Task objective: Copy the listing below word for word, starting from its first line and ending with the line that contains "この商品について問い合わせる". Include both the first and the last line.

(Stored data entries)
+ + +

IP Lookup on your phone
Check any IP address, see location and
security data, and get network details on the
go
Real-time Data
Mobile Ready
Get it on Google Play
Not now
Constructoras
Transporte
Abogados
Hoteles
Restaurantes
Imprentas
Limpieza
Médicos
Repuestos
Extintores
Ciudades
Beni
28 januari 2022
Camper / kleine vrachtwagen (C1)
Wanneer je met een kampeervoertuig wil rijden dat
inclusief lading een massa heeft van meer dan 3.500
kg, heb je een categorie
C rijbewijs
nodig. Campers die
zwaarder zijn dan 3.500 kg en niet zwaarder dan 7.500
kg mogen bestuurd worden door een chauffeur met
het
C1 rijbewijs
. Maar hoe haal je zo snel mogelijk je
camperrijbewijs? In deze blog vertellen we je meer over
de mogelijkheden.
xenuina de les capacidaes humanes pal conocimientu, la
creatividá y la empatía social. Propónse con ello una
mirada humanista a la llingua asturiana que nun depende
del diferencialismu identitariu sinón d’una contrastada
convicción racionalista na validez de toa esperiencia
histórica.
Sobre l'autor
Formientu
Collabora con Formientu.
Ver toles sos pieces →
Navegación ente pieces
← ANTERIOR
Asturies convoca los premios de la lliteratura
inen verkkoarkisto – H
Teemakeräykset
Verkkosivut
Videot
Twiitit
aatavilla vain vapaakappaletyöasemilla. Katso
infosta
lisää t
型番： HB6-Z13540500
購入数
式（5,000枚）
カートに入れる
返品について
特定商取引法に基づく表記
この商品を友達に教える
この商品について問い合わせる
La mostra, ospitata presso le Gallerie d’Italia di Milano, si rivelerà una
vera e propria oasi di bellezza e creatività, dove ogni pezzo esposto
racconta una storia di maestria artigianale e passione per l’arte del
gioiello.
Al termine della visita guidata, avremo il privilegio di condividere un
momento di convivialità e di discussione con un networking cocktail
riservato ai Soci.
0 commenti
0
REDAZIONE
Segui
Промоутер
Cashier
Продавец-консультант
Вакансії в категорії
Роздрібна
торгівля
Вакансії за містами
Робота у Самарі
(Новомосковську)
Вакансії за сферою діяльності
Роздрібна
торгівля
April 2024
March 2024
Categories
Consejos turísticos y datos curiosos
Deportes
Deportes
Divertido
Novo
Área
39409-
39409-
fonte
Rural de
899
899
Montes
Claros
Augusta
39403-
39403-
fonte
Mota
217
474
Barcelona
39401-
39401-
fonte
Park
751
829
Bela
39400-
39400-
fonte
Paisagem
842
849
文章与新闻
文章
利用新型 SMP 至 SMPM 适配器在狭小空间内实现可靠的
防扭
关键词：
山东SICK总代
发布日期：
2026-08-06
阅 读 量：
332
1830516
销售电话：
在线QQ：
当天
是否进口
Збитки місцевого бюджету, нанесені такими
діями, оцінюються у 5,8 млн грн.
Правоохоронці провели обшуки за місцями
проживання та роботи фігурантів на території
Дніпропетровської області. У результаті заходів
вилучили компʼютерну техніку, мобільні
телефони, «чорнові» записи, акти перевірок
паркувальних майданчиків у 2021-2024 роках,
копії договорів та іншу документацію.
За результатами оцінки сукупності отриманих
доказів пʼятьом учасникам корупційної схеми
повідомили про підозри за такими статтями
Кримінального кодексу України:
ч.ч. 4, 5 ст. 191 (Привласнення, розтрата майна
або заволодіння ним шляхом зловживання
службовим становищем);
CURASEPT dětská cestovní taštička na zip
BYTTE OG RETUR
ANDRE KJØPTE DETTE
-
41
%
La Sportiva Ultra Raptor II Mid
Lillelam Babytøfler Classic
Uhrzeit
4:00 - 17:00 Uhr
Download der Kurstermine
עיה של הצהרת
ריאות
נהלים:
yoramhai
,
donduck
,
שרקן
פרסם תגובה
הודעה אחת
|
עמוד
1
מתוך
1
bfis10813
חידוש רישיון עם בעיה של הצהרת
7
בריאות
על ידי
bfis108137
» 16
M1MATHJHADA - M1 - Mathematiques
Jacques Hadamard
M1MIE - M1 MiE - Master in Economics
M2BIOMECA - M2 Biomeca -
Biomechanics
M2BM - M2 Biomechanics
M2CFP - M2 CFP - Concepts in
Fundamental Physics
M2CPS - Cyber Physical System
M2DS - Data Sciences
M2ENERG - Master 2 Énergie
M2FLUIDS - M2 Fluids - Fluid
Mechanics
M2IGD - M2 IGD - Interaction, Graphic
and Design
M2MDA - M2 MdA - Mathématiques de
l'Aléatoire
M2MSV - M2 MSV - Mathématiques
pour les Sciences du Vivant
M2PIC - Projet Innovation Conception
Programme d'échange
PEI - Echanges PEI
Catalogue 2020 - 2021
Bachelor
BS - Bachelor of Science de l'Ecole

+ + +

Final answer:
IP Lookup on your phone
Check any IP address, see location and
security data, and get network details on the
go
Real-time Data
Mobile Ready
Get it on Google Play
Not now
Constructoras
Transporte
Abogados
Hoteles
Restaurantes
Imprentas
Limpieza
Médicos
Repuestos
Extintores
Ciudades
Beni
28 januari 2022
Camper / kleine vrachtwagen (C1)
Wanneer je met een kampeervoertuig wil rijden dat
inclusief lading een massa heeft van meer dan 3.500
kg, heb je een categorie
C rijbewijs
nodig. Campers die
zwaarder zijn dan 3.500 kg en niet zwaarder dan 7.500
kg mogen bestuurd worden door een chauffeur met
het
C1 rijbewijs
. Maar hoe haal je zo snel mogelijk je
camperrijbewijs? In deze blog vertellen we je meer over
de mogelijkheden.
xenuina de les capacidaes humanes pal conocimientu, la
creatividá y la empatía social. Propónse con ello una
mirada humanista a la llingua asturiana que nun depende
del diferencialismu identitariu sinón d’una contrastada
convicción racionalista na validez de toa esperiencia
histórica.
Sobre l'autor
Formientu
Collabora con Formientu.
Ver toles sos pieces →
Navegación ente pieces
← ANTERIOR
Asturies convoca los premios de la lliteratura
inen verkkoarkisto – H
Teemakeräykset
Verkkosivut
Videot
Twiitit
aatavilla vain vapaakappaletyöasemilla. Katso
infosta
lisää t
型番： HB6-Z13540500
購入数
式（5,000枚）
カートに入れる
返品について
特定商取引法に基づく表記
この商品を友達に教える
この商品について問い合わせる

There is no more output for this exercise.